Startled, Leon is confronted by a nurse who informs him that Iver – battling an undisclosed illness – has been contemplating euthanasia for months. Leon is shocked: How can a Viking fly to Valhalla in a plastic bag? He strikes up a deal with the nurse: Together, they will spend one last day in Dublin, before returning home for Iver’s “exit”. The nurse (a pensive Maureen Beattie) reluctantly agrees, only for Leon to renege on his promise, and run off with the wheelchair bound Iver. Sunlight, Leon feels, is better than a plastic bag (“We’ll get you a new nurse,” Leon says; “A hotter one..”), and they return to the stables to admire the horses (and the women) who have entertained them in the past. As he attempts to mount his horse, Iver falls to the ground, proving the severity of his illness. Leon returns to the nurse with a more humble outlook: Maybe in this instance death is a gesture of kindness, not a curse?
Sunlight is not an ambiguous film – indeed, the director’s opinions are etched into the film from the opening frame. But it would wrong to write Sunlight off as a film about assisted suicide, since euthanasia only provides a backdrop to the story, and only serves to provide audiences with a reason to see these men in action. The love is palpable, and Iver has opted to spend his last day with Leon, and not with his ex, whom he has long wanted to make amends with. And then there’s Leon, only a prick away from returning to his life as a “junkie”, which serves to insult the commitment and the charity he has put so much of his soul into.

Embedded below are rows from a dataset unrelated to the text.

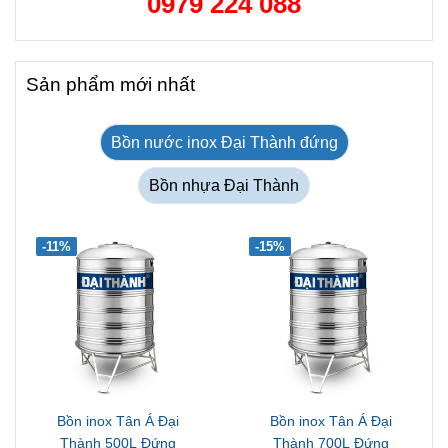
0979 224 088
Sản phẩm mới nhất
Bồn nước inox Đại Thành đứng
Bồn nhựa Đại Thành
-11%
-15%
Bồn inox Tân Á Đại
Bồn inox Tân Á Đại
Thành 500L Đứng
Thành 700L Đứng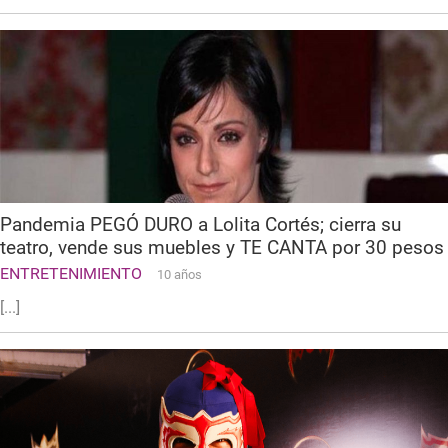
Pandemia PEGÓ DURO a Lolita Cortés; cierra su
teatro, vende sus muebles y TE CANTA por 30 pesos
ENTRETENIMIENTO
10 años
[...]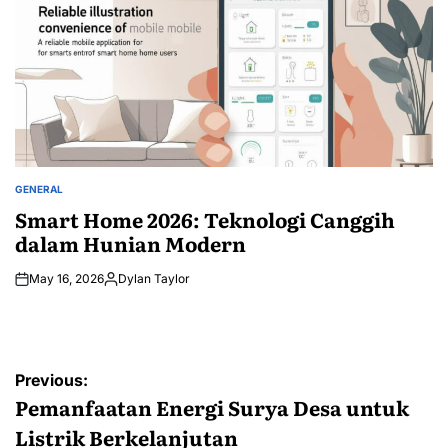
GENERAL
POSTED
IN
Smart Home 2026: Teknologi Canggih
dalam Hunian Modern
May 16, 2026
Dylan Taylor
Posted
by
Post
Previous:
navigation
Pemanfaatan Energi Surya Desa untuk
Listrik Berkelanjutan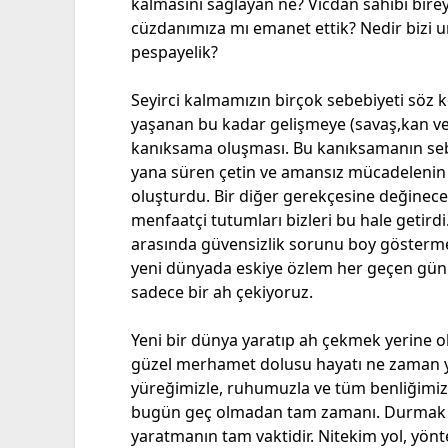
kalmasını sağlayan ne? Vicdan sahibi birey
cüzdanımıza mı emanet ettik? Nedir bizi 
pespayelik?
Seyirci kalmamızın birçok sebebiyeti söz 
yaşanan bu kadar gelişmeye (savaş,kan ve 
kanıksama oluşması. Bu kanıksamanın se
yana süren çetin ve amansız mücadelenin
oluşturdu. Bir diğer gerekçesine değinecek 
menfaatçi tutumları bizleri bu hale getird
arasında güvensizlik sorunu boy gösterme
yeni dünyada eskiye özlem her geçen gün 
sadece bir ah çekiyoruz.
Yeni bir dünya yaratıp ah çekmek yerine 
güzel merhamet dolusu hayatı ne zaman y
yüreğimizle, ruhumuzla ve tüm benliğimiz
bugün geç olmadan tam zamanı. Durmak b
yaratmanın tam vaktidir. Nitekim yol, yö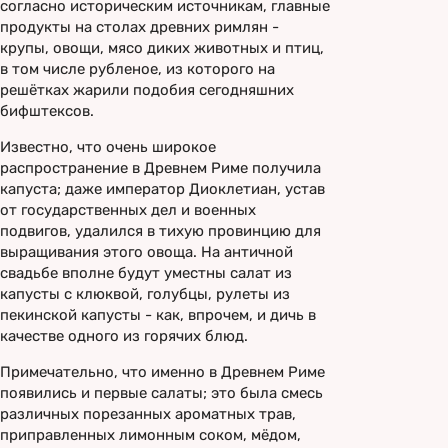
согласно историческим источникам, главные
продукты на столах древних римлян -
крупы, овощи, мясо диких животных и птиц,
в том числе рубленое, из которого на
решётках жарили подобия сегодняшних
бифштексов.
Известно, что очень широкое
распространение в Древнем Риме получила
капуста; даже император Диоклетиан, устав
от государственных дел и военных
подвигов, удалился в тихую провинцию для
выращивания этого овоща. На античной
свадьбе вполне будут уместны салат из
капусты с клюквой, голубцы, рулеты из
пекинской капусты - как, впрочем, и дичь в
качестве одного из горячих блюд.
Примечательно, что именно в Древнем Риме
появились и первые салаты; это была смесь
различных порезанных ароматных трав,
приправленных лимонным соком, мёдом,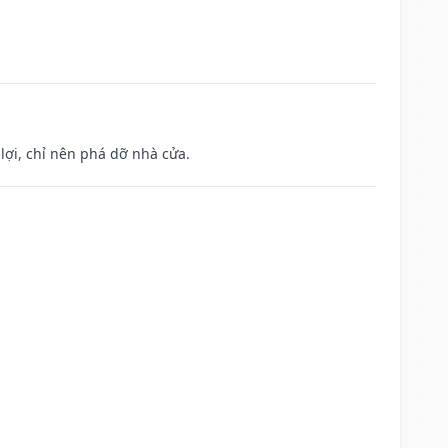
ợi, chỉ nên phá dỡ nhà cửa.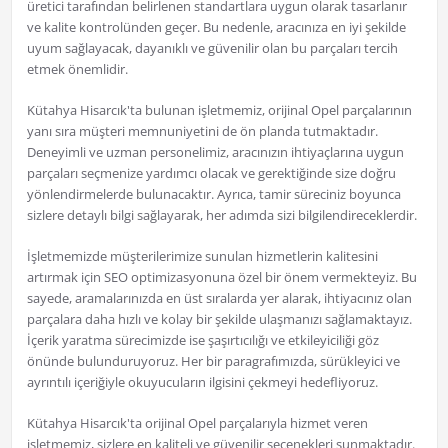
üretici tarafından belirlenen standartlara uygun olarak tasarlanır
ve kalite kontrolünden geçer. Bu nedenle, aracınıza en iyi şekilde
uyum sağlayacak, dayanıklı ve güvenilir olan bu parçaları tercih
etmek önemlidir.
Kütahya Hisarcık'ta bulunan işletmemiz, orijinal Opel parçalarının
yanı sıra müşteri memnuniyetini de ön planda tutmaktadır.
Deneyimli ve uzman personelimiz, aracınızın ihtiyaçlarına uygun
parçaları seçmenize yardımcı olacak ve gerektiğinde size doğru
yönlendirmelerde bulunacaktır. Ayrıca, tamir süreciniz boyunca
sizlere detaylı bilgi sağlayarak, her adımda sizi bilgilendireceklerdir.
İşletmemizde müşterilerimize sunulan hizmetlerin kalitesini
artırmak için SEO optimizasyonuna özel bir önem vermekteyiz. Bu
sayede, aramalarınızda en üst sıralarda yer alarak, ihtiyacınız olan
parçalara daha hızlı ve kolay bir şekilde ulaşmanızı sağlamaktayız.
İçerik yaratma sürecimizde ise şaşırtıcılığı ve etkileyiciliği göz
önünde bulunduruyoruz. Her bir paragrafımızda, sürükleyici ve
ayrıntılı içeriğiyle okuyucuların ilgisini çekmeyi hedefliyoruz.
Kütahya Hisarcık'ta orijinal Opel parçalarıyla hizmet veren
işletmemiz, sizlere en kaliteli ve güvenilir seçenekleri sunmaktadır.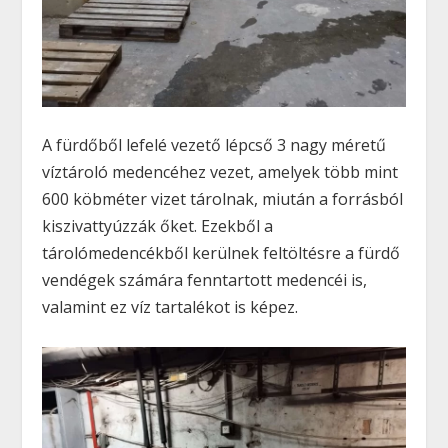
A fürdőből lefelé vezető lépcső 3 nagy méretű
víztároló medencéhez vezet, amelyek több mint
600 köbméter vizet tárolnak, miután a forrásból
kiszivattyúzzák őket. Ezekből a
tárolómedencékből kerülnek feltöltésre a fürdő
vendégek számára fenntartott medencéi is,
valamint ez víz tartalékot is képez.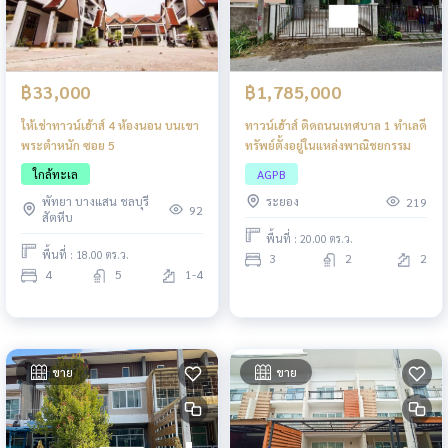
฿33,000
฿1,785,000
ให้เช่าทาวน์เฮ้าส์ 4 ห้องนอน บนเขา
ทาวน์เฮ้าส์ ติดถนนเทศบาล 1 ทำเลดี
พระตำหนัก ซอย 5
ทรัพย์ตั้งอยู่ในแหล่งพาณิชยกรรม
ใกล้ทะเล
AGPB
พัทยา บางแสน ชลบุรี
ระยอง
219
92
สัตหีบ
พื้นที่ : 20.00 ตร.ว.
พื้นที่ : 18.00 ตร.ว.
3
2
2
4
5
1-4
ขาย
ขาย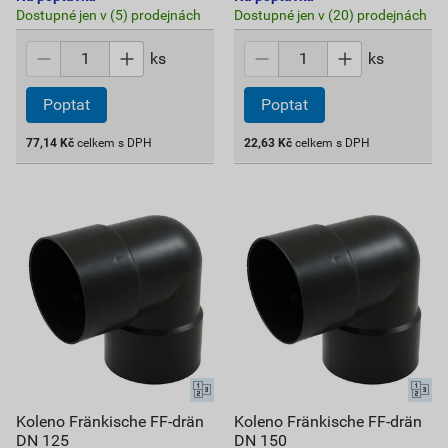
Dostupné jen v (5) prodejnách
Dostupné jen v (20) prodejnách
ks
ks
Poptat
Poptat
77,14
Kč
celkem s DPH
22,63
Kč
celkem s DPH
Koleno Fränkische FF-drän
Koleno Fränkische FF-drän
DN 125
DN 150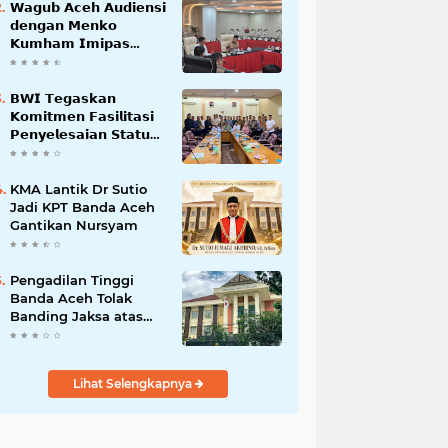
𝗪𝗮𝗴𝘂𝗯 𝗔𝗰𝗲𝗵 𝗔𝘂𝗱𝗶𝗲𝗻𝘀𝗶
𝗱𝗲𝗻𝗴𝗮𝗻 𝗠𝗲𝗻𝗸𝗼
𝗞𝘂𝗺𝗵𝗮𝗺 𝗜𝗺𝗶𝗽𝗮𝘀
𝗧𝗲𝗿𝗸𝗮𝗶𝘁 𝗦𝘁𝗮𝘁𝘂𝘀 𝗪𝗮𝗸𝗮𝗳
𝗕𝗹𝗮𝗻𝗴𝗽𝗮𝗱𝗮𝗻𝗴
𝗕𝗪𝗜 𝗧𝗲𝗴𝗮𝘀𝗸𝗮𝗻
𝗞𝗼𝗺𝗶𝘁𝗺𝗲𝗻 𝗙𝗮𝘀𝗶𝗹𝗶𝘁𝗮𝘀𝗶
𝗣𝗲𝗻𝘆𝗲𝗹𝗲𝘀𝗮𝗶𝗮𝗻 𝗦𝘁𝗮𝘁𝘂𝘀
𝗪𝗮𝗸𝗮𝗳 𝗕𝗹𝗮𝗻𝗴 𝗣𝗮𝗱𝗮𝗻𝗴
KMA Lantik Dr Sutio
Jadi KPT Banda Aceh
Gantikan Nursyam
Pengadilan Tinggi
Banda Aceh Tolak
Banding Jaksa atas
Putusan Bebas Kasus
Korupsi Wastafel
Lihat Selengkapnya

The story offers both actors their very own arc, and Ward in particular is brilliant, who hides his fragility behind bravado and boorish, ramshackled melodies. Yet he’s determined to focus on the pain, and by doing so, becomes the sponsor Iver hoped he would become. By the time the film enters the final act, Leon is determined to commit the ultimate act of love, helping his mentor find his purpose, voice and Valhalla.
Dublin hasn’t been this unvarnished in years, and the film recalls the desolate hopefulness found in Roddy Doyle’s books. But director Claire Dix also presents Dublin as a colourful city; a citadel of marble, brick and silver. Within these streets stands a canon of people aching to live in the moment, and although the two central characters carry a past with them, it doesn’t detract from their determination to focus on the present. Redemption holds many forms.
Sunlight is in cinemas across the nation on Friday, June 16th.